How is she getting this?

[hopelynnwelch]

This is a solution to one of the problems on the calculus test I just bombed and I for the life of me can't see where she goes from

(2-2x)/[(2x+1)(x-1)]

to

(-2)/(2x+1)

I think I have been looking at math too long...

Can someone just explain this?




The original function was f of x = 3/(2x+1)

 

[Ishuda]

I've had those days too

(2-2x)/[(2x+1)(x-1)]=\(\displaystyle \frac{2-2x}{(2x+1)(x-1)}=\frac{2 (1-x)}{(2x+1)(x-1)}\)

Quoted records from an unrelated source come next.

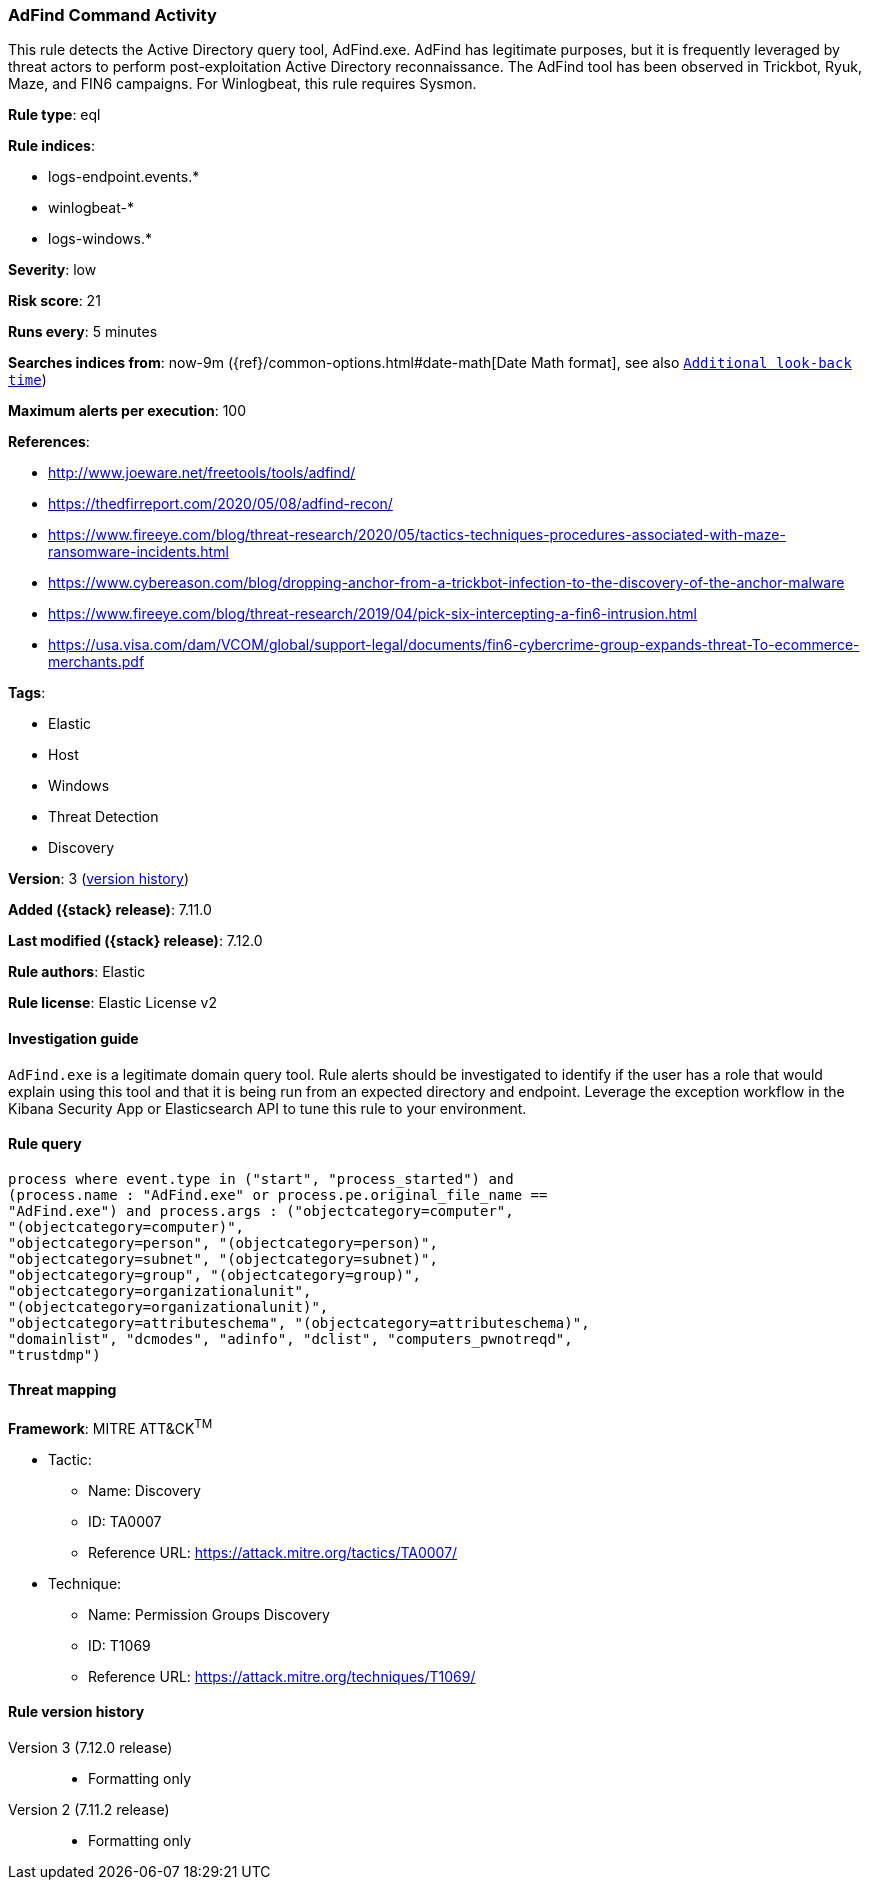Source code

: [[adfind-command-activity]]
=== AdFind Command Activity

This rule detects the Active Directory query tool, AdFind.exe. AdFind has legitimate purposes, but it is frequently leveraged by threat actors to perform post-exploitation Active Directory reconnaissance. The AdFind tool has been observed in Trickbot, Ryuk, Maze, and FIN6 campaigns. For Winlogbeat, this rule requires Sysmon.

*Rule type*: eql

*Rule indices*:

* logs-endpoint.events.*
* winlogbeat-*
* logs-windows.*

*Severity*: low

*Risk score*: 21

*Runs every*: 5 minutes

*Searches indices from*: now-9m ({ref}/common-options.html#date-math[Date Math format], see also <<rule-schedule, `Additional look-back time`>>)

*Maximum alerts per execution*: 100

*References*:

* http://www.joeware.net/freetools/tools/adfind/
* https://thedfirreport.com/2020/05/08/adfind-recon/
* https://www.fireeye.com/blog/threat-research/2020/05/tactics-techniques-procedures-associated-with-maze-ransomware-incidents.html
* https://www.cybereason.com/blog/dropping-anchor-from-a-trickbot-infection-to-the-discovery-of-the-anchor-malware
* https://www.fireeye.com/blog/threat-research/2019/04/pick-six-intercepting-a-fin6-intrusion.html
* https://usa.visa.com/dam/VCOM/global/support-legal/documents/fin6-cybercrime-group-expands-threat-To-ecommerce-merchants.pdf

*Tags*:

* Elastic
* Host
* Windows
* Threat Detection
* Discovery

*Version*: 3 (<<adfind-command-activity-history, version history>>)

*Added ({stack} release)*: 7.11.0

*Last modified ({stack} release)*: 7.12.0

*Rule authors*: Elastic

*Rule license*: Elastic License v2

==== Investigation guide

`AdFind.exe` is a legitimate domain query tool. Rule alerts should be investigated to identify if the user has a role that would explain using this tool and that it is being run from an expected directory and endpoint. Leverage the exception workflow in the Kibana Security App or Elasticsearch API to tune this rule to your environment.

==== Rule query


[source,js]
----------------------------------
process where event.type in ("start", "process_started") and
(process.name : "AdFind.exe" or process.pe.original_file_name ==
"AdFind.exe") and process.args : ("objectcategory=computer",
"(objectcategory=computer)",
"objectcategory=person", "(objectcategory=person)",
"objectcategory=subnet", "(objectcategory=subnet)",
"objectcategory=group", "(objectcategory=group)",
"objectcategory=organizationalunit",
"(objectcategory=organizationalunit)",
"objectcategory=attributeschema", "(objectcategory=attributeschema)",
"domainlist", "dcmodes", "adinfo", "dclist", "computers_pwnotreqd",
"trustdmp")
----------------------------------

==== Threat mapping

*Framework*: MITRE ATT&CK^TM^

* Tactic:
** Name: Discovery
** ID: TA0007
** Reference URL: https://attack.mitre.org/tactics/TA0007/
* Technique:
** Name: Permission Groups Discovery
** ID: T1069
** Reference URL: https://attack.mitre.org/techniques/T1069/

[[adfind-command-activity-history]]
==== Rule version history

Version 3 (7.12.0 release)::
* Formatting only

Version 2 (7.11.2 release)::
* Formatting only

=\(\displaystyle \frac{-2 (x-1)}{(2x+1)(x-1)}=\frac{x-1}{x-1}\frac{-2 }{2x+1}\)\(\displaystyle =\frac{-2}{2x+1}\)

 

[hopelynnwelch]

I've had those days too

(2-2x)/[(2x+1)(x-1)]=\(\displaystyle \frac{2-2x}{(2x+1)(x-1)}=\frac{2 (1-x)}{(2x+1)(x-1)}\)

=\(\displaystyle \frac{-2 (x-1)}{(2x+1)(x-1)}=\frac{x-1}{x-1}\frac{-2 }{2x+1}\)\(\displaystyle =\frac{-2}{2x+1}\)

I swear I factored out the negative like a billion times and still couldn't see that! ugh lol

Thank you!